▶ [Source extract]
··········
Like I said, we have a lot of work to do. Fortunately, we have the right philosophy with which to do it.

Biddle: Indeed, we do.

If you could choose a one-sentence reminder that would show up on the personal to-do list of every Objectivist each day moving forward, what would it be?

Brown: I’ll give you my favorite and very well-known activist adage, which comes from Ayn Rand herself: “Anyone who fights for the future, lives in it today.” If you think about what that means, psychologically and existentially, it can be enormously motivating.

Biddle: That’s one of my favorites, too. And the future is a beautiful place to be.

What are the top three ways that people can help you and ARI to do your best work toward accomplishing your goals and spreading Rand’s ideas?

Brown: First, give us feedback. Call us, email us, talk to us at conferences and gatherings. Let us know what you think of our efforts and programs. Let us know whether you think we’re providing valuable content and resources. What are we doing that you think is effective? Where do you think we’re failing or falling short? What can we do to improve?
··········
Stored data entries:

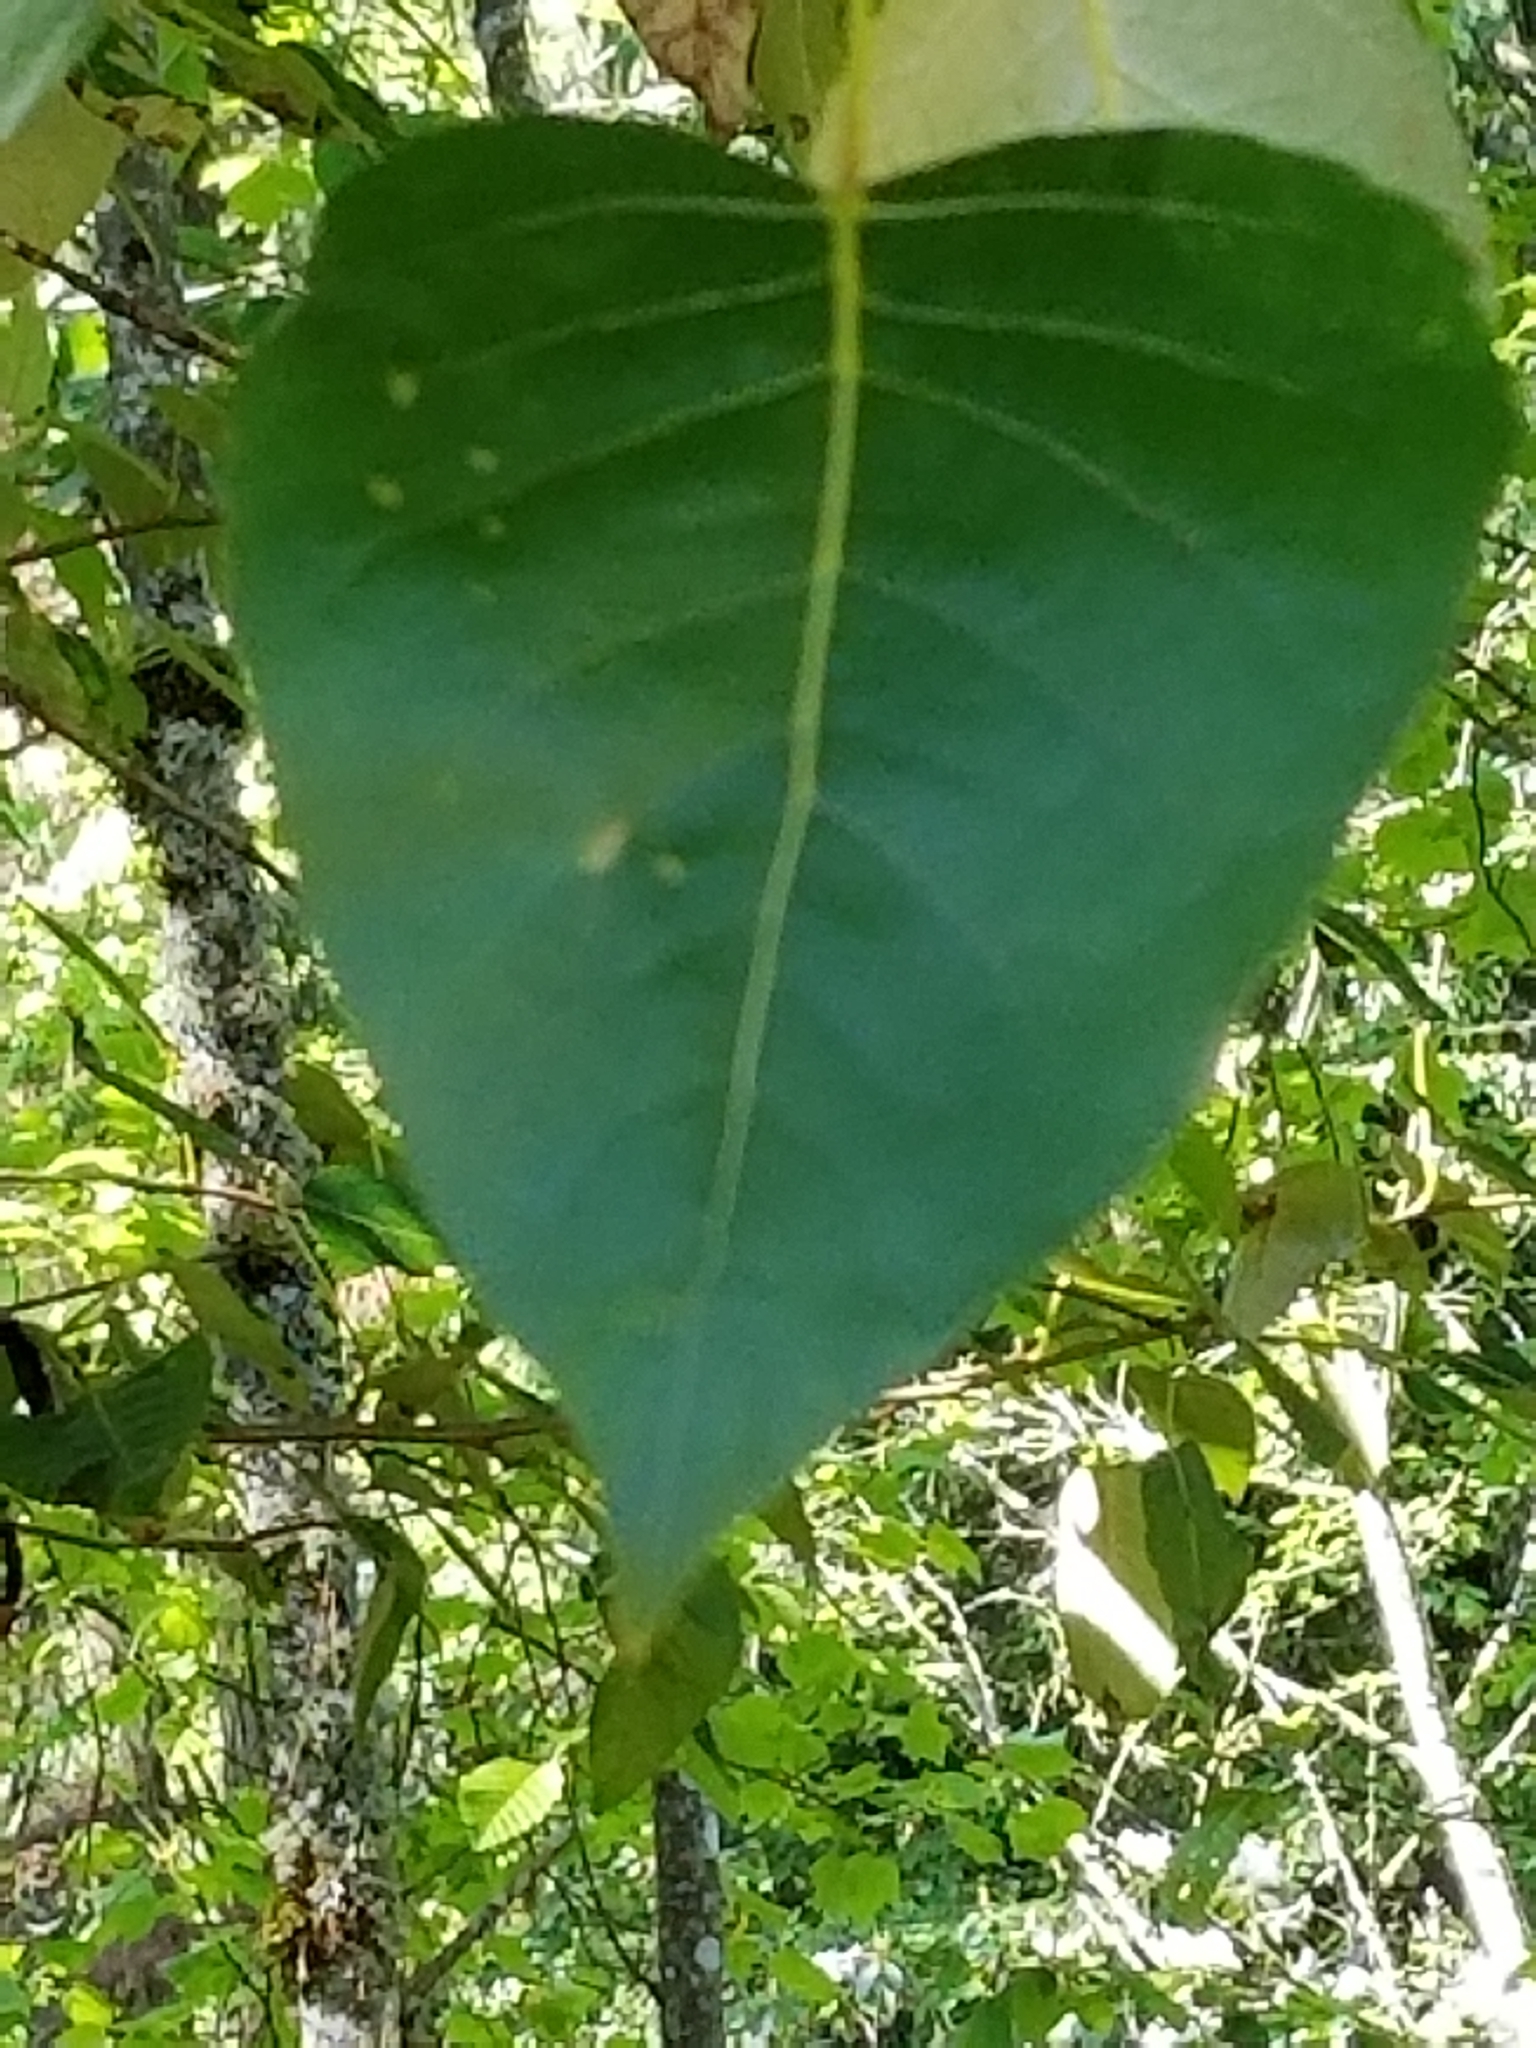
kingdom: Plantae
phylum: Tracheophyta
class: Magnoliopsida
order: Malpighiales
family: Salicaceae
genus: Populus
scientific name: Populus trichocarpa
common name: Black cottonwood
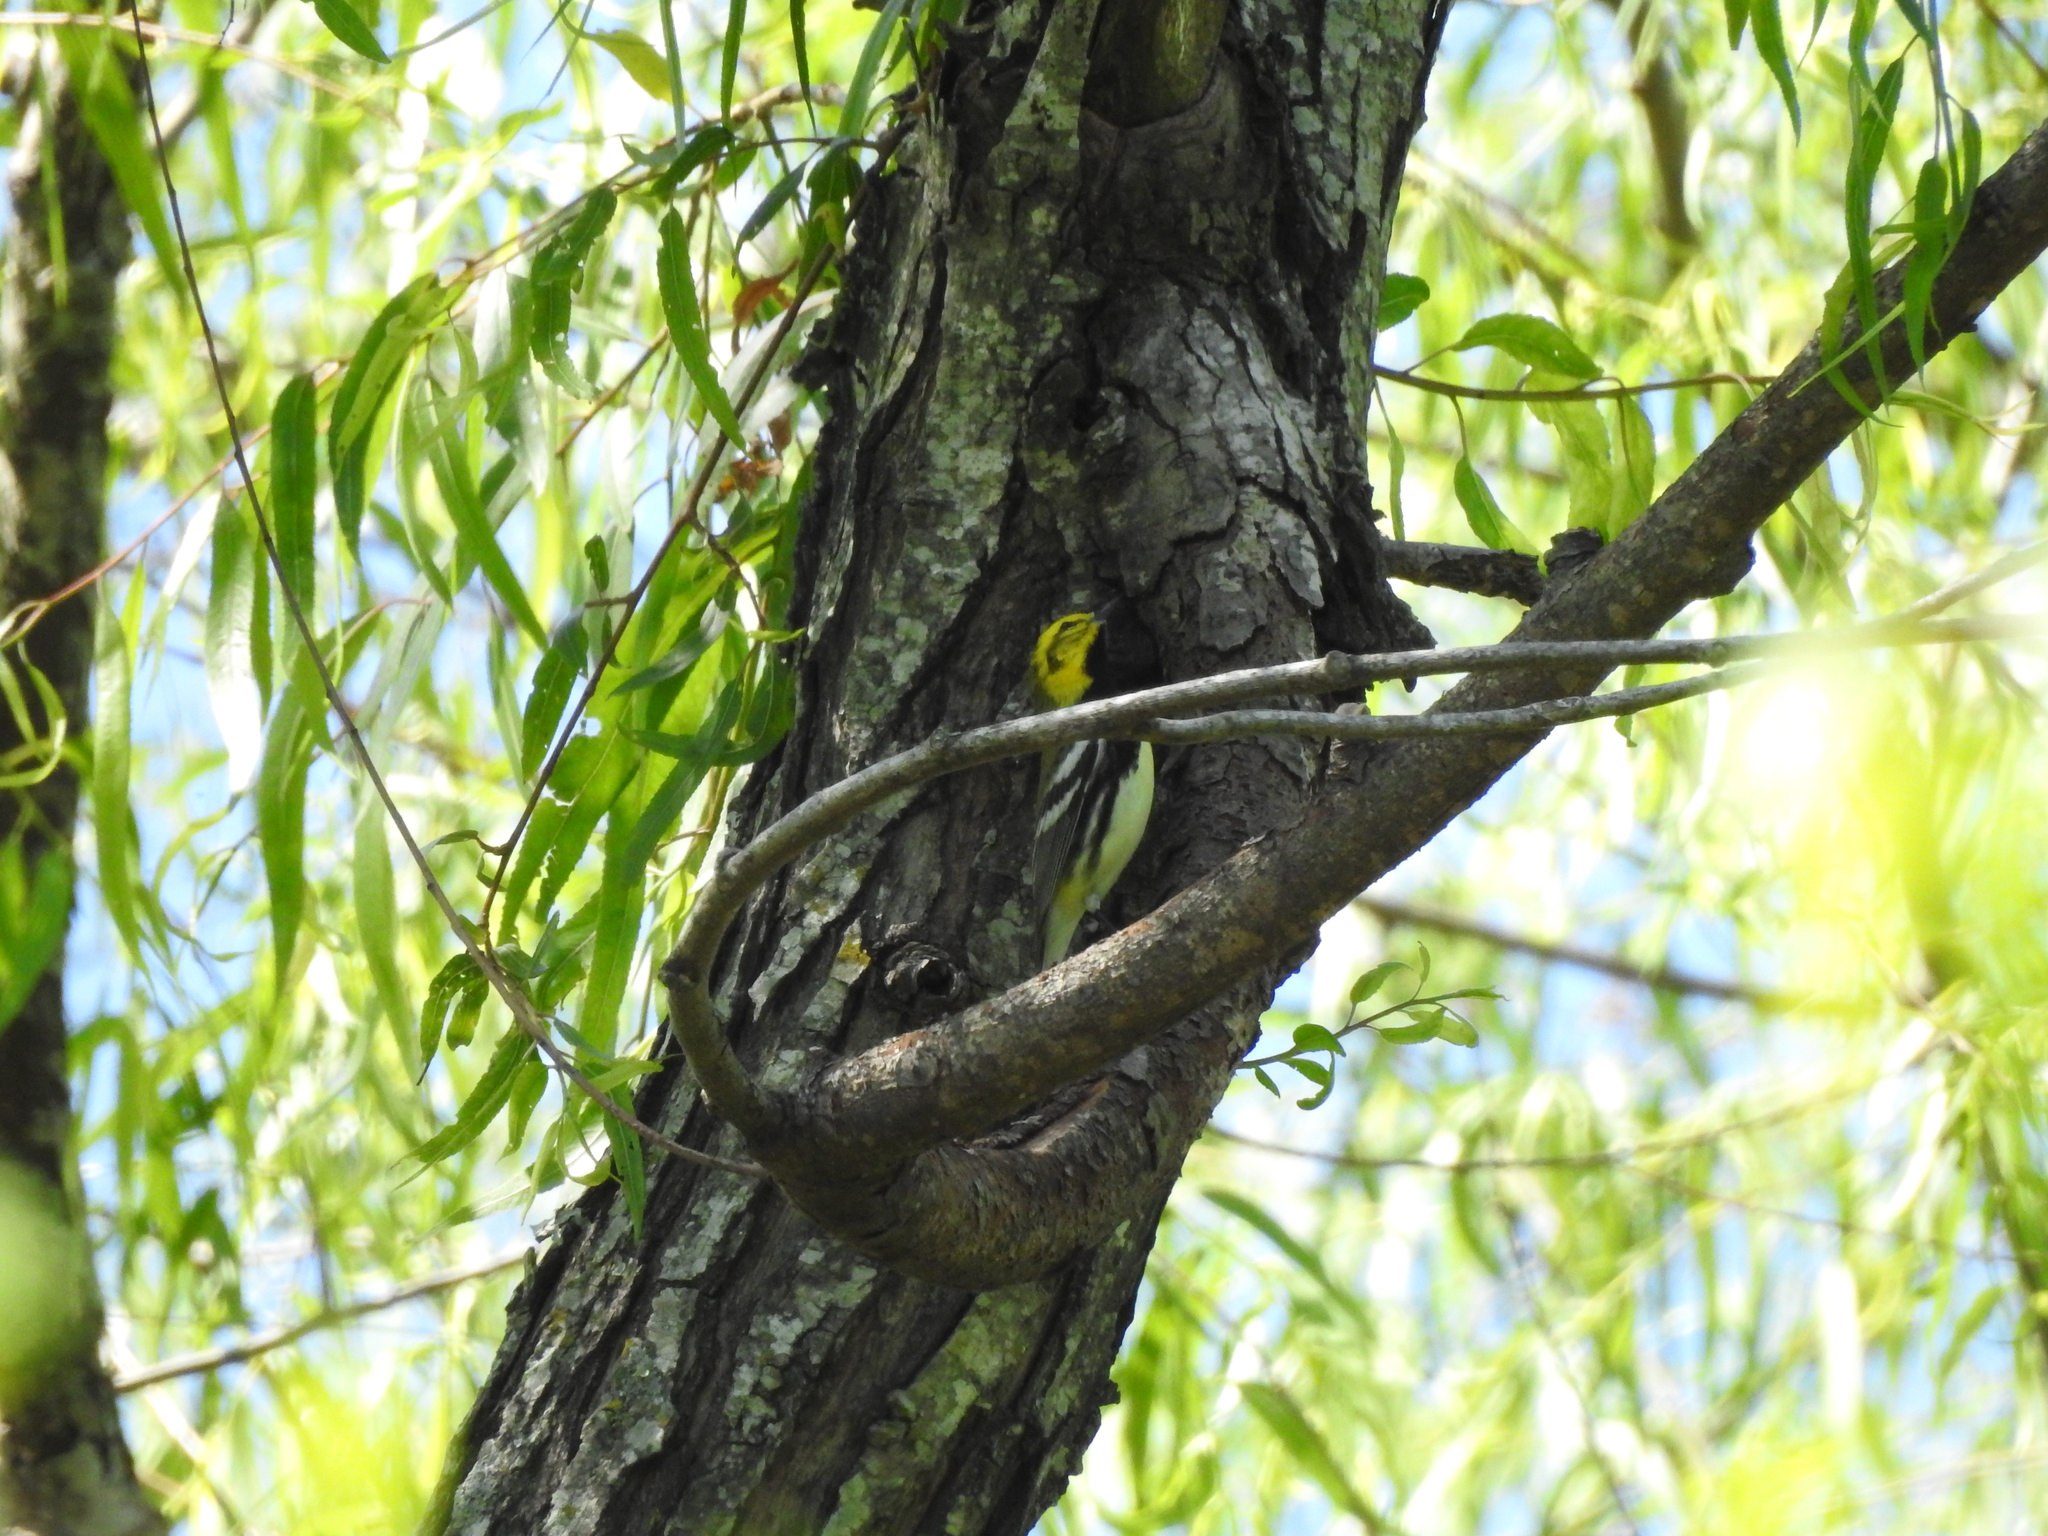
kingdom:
··········
▶ [Given request A] Quote the interview excerpt in full, word for word.
▶ [Given request B] Rewrite all the rows with "common name" renamed to "everyday name" and nothing else changed. Omit the pictures.

▶ [Correct response A]
Like I said, we have a lot of work to do. Fortunately, we have the right philosophy with which to do it.

Biddle: Indeed, we do.

If you could choose a one-sentence reminder that would show up on the personal to-do list of every Objectivist each day moving forward, what would it be?

Brown: I’ll give you my favorite and very well-known activist adage, which comes from Ayn Rand herself: “Anyone who fights for the future, lives in it today.” If you think about what that means, psychologically and existentially, it can be enormously motivating.

Biddle: That’s one of my favorites, too. And the future is a beautiful place to be.

What are the top three ways that people can help you and ARI to do your best work toward accomplishing your goals and spreading Rand’s ideas?

Brown: First, give us feedback. Call us, email us, talk to us at conferences and gatherings. Let us know what you think of our efforts and programs. Let us know whether you think we’re providing valuable content and resources. What are we doing that you think is effective? Where do you think we’re failing or falling short? What can we do to improve?

▶ [Correct response B]
kingdom: Plantae
phylum: Tracheophyta
class: Magnoliopsida
order: Malpighiales
family: Salicaceae
genus: Populus
scientific name: Populus trichocarpa
everyday name: Black cottonwood
kingdom:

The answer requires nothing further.